··· Passage ···
A research team led by Princeton University has developed an Artificial Intelligence (AI)-based system that can detect in real-time foreign trolls trying to influence election results through misinformation campaigns on platforms such as Twitter and Reddit.
For the study, published in the journal Science Advances, the researchers investigated past misinformation campaigns from China, Russia, and Venezuela that were allegedly waged against the US before and after the 2016 presidential election.
The team identified the patterns these campaigns followed by analyzing posts to Twitter and Reddit and the hyperlinks or URLs they included.
After running a series of tests, they found their model was effective in identifying posts and accounts that were part of a foreign influence campaign, including those by accounts that had never been used before.
The researchers hope that software engineers will be able to build on their work to create a real-time monitoring system for exposing foreign influence in American politics.
“What our research means is that you could estimate in real-time how much of it is out there, and what they’re talking about,” said Jacob Shapiro, Professor at the Princeton School of Public and International Affairs.
“It’s not perfect, but it would force these actors to get more creative and possibly stop their efforts. You can only imagine how much better this could be if someone puts in the engineering efforts to optimize it.”
The team combined data on troll campaigns from Twitter and Reddit with a rich dataset on posts by politically engaged users and average users collected over many years by New York University’s Center for Social Media and Politics (CSMaP).
The troll data included publicly available Twitter and Reddit data from Chinese, Russian, and Venezuelan trolls totaling 8,000 accounts and 7.2 million posts from late 2015 through 2019.
The team considered the characteristics of the post itself, like the timing, word count, or if the mentioned URL domain is a news website.
They also looked at what they called “metacontent,” or how the messaging in a post related to other information shared at that time –for example, whether a URL was in the top 25 political domains shared by trolls.
The team tested their method extensively, examining performance month to month on five different prediction tasks across four influence campaigns.
Across almost all of the 463 different tests, it was clear which posts were and were not part of an influence operation, meaning that content-based features can indeed help find coordinated influence campaigns on social media, said the study.
···
■ What to work on
Reproduce word for word the part of the passage on detecting foreign trolls starting at "The researchers hope" and ending at "and Politics (CSMaP).".
··· Raw data ···
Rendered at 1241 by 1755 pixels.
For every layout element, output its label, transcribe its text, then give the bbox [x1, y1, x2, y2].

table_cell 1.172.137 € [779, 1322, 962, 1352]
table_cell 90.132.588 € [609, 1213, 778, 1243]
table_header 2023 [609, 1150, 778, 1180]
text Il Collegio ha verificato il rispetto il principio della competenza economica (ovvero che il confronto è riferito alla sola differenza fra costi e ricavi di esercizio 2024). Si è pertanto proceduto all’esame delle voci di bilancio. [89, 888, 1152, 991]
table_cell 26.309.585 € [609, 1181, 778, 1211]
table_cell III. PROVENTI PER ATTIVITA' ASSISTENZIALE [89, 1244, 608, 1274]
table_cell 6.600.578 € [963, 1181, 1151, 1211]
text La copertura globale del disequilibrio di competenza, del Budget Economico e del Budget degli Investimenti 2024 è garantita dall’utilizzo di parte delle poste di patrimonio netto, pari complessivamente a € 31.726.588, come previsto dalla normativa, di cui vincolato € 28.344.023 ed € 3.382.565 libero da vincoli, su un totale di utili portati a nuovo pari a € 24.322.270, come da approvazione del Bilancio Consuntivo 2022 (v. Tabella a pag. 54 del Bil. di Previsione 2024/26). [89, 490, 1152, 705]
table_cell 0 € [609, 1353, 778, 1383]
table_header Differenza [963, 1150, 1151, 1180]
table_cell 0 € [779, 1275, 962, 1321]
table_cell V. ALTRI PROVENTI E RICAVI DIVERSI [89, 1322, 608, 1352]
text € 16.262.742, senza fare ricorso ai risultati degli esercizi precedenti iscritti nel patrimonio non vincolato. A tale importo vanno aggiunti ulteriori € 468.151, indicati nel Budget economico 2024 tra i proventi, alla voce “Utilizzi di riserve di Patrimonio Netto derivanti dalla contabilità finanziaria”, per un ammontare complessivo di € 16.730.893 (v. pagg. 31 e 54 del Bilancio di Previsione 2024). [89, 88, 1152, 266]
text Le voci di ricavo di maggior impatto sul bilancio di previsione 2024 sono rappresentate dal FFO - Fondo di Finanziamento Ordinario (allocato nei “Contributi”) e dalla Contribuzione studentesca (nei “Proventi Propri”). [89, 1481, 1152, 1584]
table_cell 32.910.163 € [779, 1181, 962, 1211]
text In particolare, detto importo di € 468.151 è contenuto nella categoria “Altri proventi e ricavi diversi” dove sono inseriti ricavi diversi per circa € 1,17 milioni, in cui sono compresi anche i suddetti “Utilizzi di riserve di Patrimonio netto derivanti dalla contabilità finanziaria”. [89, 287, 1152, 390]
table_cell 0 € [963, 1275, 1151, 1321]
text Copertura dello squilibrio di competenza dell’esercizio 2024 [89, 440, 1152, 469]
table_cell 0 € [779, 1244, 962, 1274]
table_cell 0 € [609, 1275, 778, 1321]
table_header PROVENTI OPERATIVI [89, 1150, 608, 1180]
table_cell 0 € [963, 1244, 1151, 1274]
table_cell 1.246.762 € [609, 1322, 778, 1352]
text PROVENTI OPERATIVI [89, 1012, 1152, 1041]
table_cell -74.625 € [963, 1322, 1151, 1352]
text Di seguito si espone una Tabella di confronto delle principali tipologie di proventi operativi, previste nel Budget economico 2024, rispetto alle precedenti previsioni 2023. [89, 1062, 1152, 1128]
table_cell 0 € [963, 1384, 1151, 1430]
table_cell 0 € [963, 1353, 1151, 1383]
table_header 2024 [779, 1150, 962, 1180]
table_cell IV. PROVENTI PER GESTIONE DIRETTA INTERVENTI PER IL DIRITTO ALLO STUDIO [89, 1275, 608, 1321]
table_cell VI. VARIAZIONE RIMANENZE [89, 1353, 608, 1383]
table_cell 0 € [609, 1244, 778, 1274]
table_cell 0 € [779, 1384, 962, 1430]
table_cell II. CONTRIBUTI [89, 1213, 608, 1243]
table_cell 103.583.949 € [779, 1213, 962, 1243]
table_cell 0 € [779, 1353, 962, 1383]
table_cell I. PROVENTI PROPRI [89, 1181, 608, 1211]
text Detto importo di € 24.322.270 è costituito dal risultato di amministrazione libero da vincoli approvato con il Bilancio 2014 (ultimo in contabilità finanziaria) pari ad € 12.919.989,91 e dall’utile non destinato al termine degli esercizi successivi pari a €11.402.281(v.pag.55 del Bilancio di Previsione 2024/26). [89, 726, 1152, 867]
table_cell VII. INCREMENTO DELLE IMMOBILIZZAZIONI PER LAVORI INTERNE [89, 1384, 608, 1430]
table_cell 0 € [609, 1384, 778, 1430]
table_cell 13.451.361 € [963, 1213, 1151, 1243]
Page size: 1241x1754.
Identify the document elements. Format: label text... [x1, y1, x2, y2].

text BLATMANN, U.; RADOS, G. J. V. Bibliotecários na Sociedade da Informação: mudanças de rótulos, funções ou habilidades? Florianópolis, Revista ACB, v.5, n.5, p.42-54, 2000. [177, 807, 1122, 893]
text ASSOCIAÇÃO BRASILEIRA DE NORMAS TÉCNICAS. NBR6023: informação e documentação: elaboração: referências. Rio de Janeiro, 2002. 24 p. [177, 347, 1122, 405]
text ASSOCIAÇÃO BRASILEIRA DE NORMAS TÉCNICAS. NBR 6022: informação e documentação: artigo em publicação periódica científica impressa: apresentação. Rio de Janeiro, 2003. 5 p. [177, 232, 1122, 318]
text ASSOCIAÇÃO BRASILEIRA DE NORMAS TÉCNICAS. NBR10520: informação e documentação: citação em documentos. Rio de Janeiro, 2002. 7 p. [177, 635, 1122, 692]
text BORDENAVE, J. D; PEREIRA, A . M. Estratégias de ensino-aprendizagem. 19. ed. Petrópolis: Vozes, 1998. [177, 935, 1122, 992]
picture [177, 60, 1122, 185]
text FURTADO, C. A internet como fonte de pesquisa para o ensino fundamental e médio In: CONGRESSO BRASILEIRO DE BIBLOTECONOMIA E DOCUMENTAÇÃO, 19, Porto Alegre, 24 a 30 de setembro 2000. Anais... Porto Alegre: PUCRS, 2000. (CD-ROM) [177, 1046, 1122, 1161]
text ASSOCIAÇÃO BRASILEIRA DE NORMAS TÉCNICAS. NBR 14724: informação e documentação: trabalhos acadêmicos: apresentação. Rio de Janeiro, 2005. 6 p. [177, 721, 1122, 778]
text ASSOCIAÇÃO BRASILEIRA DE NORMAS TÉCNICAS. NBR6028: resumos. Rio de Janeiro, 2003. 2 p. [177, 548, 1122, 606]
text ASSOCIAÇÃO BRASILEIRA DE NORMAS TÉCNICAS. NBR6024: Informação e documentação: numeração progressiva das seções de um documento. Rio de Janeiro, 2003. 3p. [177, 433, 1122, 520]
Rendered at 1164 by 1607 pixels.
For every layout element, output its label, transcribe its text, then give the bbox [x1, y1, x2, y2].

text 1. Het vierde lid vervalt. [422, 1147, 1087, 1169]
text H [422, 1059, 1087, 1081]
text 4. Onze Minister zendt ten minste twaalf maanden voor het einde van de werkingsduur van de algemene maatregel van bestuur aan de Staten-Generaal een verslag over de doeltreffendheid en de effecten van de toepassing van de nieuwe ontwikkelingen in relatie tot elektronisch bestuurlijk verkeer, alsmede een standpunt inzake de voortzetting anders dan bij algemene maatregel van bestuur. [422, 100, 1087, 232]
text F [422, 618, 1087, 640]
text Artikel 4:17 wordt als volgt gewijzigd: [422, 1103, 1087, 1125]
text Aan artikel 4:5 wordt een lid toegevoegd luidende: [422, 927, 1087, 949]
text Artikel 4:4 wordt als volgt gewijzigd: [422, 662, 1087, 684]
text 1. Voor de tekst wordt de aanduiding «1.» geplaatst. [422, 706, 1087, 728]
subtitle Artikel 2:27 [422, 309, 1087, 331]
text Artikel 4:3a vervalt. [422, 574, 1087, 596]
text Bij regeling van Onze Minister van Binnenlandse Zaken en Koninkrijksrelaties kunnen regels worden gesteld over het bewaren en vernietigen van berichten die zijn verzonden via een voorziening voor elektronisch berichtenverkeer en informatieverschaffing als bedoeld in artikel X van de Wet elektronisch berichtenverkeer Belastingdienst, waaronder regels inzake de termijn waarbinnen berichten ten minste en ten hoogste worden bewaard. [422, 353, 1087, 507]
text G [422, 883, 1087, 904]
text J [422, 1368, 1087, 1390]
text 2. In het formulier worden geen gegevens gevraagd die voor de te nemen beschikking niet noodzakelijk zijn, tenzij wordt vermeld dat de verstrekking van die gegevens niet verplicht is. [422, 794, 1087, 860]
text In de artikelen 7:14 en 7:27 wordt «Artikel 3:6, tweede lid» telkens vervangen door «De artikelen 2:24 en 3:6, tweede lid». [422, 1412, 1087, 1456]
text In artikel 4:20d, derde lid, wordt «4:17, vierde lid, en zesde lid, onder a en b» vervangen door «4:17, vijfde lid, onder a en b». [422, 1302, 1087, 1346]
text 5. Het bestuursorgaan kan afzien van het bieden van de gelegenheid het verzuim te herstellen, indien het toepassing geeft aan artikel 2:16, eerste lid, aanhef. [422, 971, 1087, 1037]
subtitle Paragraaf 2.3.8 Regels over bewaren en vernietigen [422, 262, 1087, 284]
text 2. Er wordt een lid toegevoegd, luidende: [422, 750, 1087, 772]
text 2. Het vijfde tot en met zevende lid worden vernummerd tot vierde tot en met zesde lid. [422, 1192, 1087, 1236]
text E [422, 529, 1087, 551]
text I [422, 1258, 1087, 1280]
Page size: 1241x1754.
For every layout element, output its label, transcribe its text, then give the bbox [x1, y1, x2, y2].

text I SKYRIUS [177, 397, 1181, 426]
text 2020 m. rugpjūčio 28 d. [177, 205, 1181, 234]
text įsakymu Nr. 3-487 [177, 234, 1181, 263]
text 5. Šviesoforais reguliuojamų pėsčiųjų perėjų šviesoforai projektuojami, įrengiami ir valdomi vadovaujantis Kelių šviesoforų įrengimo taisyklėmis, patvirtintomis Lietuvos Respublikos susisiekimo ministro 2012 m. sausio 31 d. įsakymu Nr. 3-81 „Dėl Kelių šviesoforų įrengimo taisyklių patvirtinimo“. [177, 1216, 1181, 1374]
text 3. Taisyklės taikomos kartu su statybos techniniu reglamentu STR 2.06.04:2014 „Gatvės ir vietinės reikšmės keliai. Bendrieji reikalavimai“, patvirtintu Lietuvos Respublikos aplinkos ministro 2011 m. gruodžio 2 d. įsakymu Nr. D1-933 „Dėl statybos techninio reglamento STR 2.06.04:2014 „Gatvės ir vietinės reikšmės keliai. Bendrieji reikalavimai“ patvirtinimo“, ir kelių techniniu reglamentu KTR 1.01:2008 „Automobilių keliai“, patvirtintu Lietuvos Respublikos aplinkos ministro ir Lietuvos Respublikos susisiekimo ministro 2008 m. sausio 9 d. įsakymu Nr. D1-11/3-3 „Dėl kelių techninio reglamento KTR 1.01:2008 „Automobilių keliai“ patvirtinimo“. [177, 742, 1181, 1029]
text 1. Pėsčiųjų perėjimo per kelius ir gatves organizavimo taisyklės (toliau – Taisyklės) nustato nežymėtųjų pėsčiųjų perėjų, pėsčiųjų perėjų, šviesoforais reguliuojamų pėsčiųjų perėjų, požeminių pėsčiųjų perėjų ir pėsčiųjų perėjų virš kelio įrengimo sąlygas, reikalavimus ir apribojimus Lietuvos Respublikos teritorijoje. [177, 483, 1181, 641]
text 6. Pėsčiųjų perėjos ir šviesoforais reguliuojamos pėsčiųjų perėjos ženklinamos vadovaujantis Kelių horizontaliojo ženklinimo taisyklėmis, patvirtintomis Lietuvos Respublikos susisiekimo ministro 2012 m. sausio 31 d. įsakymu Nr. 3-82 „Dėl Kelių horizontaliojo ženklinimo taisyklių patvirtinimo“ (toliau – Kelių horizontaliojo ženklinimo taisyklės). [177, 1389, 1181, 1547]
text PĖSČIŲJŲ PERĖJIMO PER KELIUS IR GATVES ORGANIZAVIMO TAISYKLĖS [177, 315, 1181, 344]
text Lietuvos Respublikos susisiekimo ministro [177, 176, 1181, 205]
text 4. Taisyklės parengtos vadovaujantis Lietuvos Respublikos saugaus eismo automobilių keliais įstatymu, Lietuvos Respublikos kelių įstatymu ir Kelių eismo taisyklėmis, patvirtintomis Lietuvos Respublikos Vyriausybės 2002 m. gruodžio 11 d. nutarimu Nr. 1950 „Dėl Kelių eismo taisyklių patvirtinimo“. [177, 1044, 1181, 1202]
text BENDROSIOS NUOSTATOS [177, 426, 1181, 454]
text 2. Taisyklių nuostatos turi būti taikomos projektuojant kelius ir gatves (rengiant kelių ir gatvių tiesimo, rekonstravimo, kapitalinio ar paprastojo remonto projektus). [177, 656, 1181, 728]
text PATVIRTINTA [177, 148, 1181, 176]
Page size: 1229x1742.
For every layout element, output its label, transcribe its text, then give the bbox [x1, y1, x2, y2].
···
■ Solution for this problem
The researchers hope that software engineers will be able to build on their work to create a real-time monitoring system for exposing foreign influence in American politics.
“What our research means is that you could estimate in real-time how much of it is out there, and what they’re talking about,” said Jacob Shapiro, Professor at the Princeton School of Public and International Affairs.
“It’s not perfect, but it would force these actors to get more creative and possibly stop their efforts. You can only imagine how much better this could be if someone puts in the engineering efforts to optimize it.”
The team combined data on troll campaigns from Twitter and Reddit with a rich dataset on posts by politically engaged users and average users collected over many years by New York University’s Center for Social Media and Politics (CSMaP).